Inside the cabin and it is a nice place to be, at the ride height it’s a joy to get in and out of, it’s not too low nor too high, just nice and the heated/cooled black leather seats are comfortable and reasonably supportive throughout, the second row seats have a slide forward option and this is key for the plus side of this Land Rover.
The Discovery Sport has a five seat layout plus two in the boot, the third row lift up creating two very cramped seats that would be suited for young children whilst still leaving enough room in the five usual seats for adults to be comfortable. The boot is mega with the third row inactive and would easily see a couple of sets of golf clubs, a tool box with spare wheels or a couple of prams with accompanying bags that go with children of such ages.

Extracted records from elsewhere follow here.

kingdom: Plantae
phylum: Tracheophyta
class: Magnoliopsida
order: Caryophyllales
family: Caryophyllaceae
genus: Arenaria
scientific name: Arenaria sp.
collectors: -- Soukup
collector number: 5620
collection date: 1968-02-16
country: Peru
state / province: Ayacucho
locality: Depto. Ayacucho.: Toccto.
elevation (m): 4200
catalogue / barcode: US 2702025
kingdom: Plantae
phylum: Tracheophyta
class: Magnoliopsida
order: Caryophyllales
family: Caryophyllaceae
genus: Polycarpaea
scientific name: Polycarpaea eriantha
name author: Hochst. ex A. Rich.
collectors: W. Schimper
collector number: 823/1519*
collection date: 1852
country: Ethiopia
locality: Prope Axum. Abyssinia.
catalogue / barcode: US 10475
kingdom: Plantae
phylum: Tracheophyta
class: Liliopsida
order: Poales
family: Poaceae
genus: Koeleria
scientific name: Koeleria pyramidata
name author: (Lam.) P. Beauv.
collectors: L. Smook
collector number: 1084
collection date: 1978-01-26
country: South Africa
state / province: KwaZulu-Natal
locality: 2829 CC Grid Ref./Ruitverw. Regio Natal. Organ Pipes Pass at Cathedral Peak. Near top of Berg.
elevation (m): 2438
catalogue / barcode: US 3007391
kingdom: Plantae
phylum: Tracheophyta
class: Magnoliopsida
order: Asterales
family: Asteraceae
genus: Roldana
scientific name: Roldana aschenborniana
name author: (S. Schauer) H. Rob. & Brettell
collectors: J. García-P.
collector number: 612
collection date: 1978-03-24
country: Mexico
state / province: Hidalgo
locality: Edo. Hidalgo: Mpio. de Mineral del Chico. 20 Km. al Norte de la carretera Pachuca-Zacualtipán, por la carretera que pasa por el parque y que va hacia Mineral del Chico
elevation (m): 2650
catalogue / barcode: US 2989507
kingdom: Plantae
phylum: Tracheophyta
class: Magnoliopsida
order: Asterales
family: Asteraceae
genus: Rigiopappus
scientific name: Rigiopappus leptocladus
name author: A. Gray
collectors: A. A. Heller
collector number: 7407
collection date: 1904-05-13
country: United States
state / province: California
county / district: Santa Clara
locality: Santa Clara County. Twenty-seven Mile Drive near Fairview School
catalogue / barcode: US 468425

The model tested had a glass roof with electric blind creating an illusion of size once the light came streaming through and made the large cabin even more spacious feeling. The dash was well laid out and the usual toys apply such as heated & cooled seats, Bluetooth, sat nav, front and rear heated screens and electric everything. One last thing to note was the Meridian Surround Audio fitted, it was fantastic quality.
All in all, a nice comfortable safe place to be that is best suited on road and drives brilliantly with varying models to suit everyone’s needs. I would like to thank Walter Corr at Ireland Offroad Experience and Land Rover UK for accommodating the fun part of this review and also to Wash My Ride in Bangor for not being afraid to get stuck in on cleaning the car after my excursion!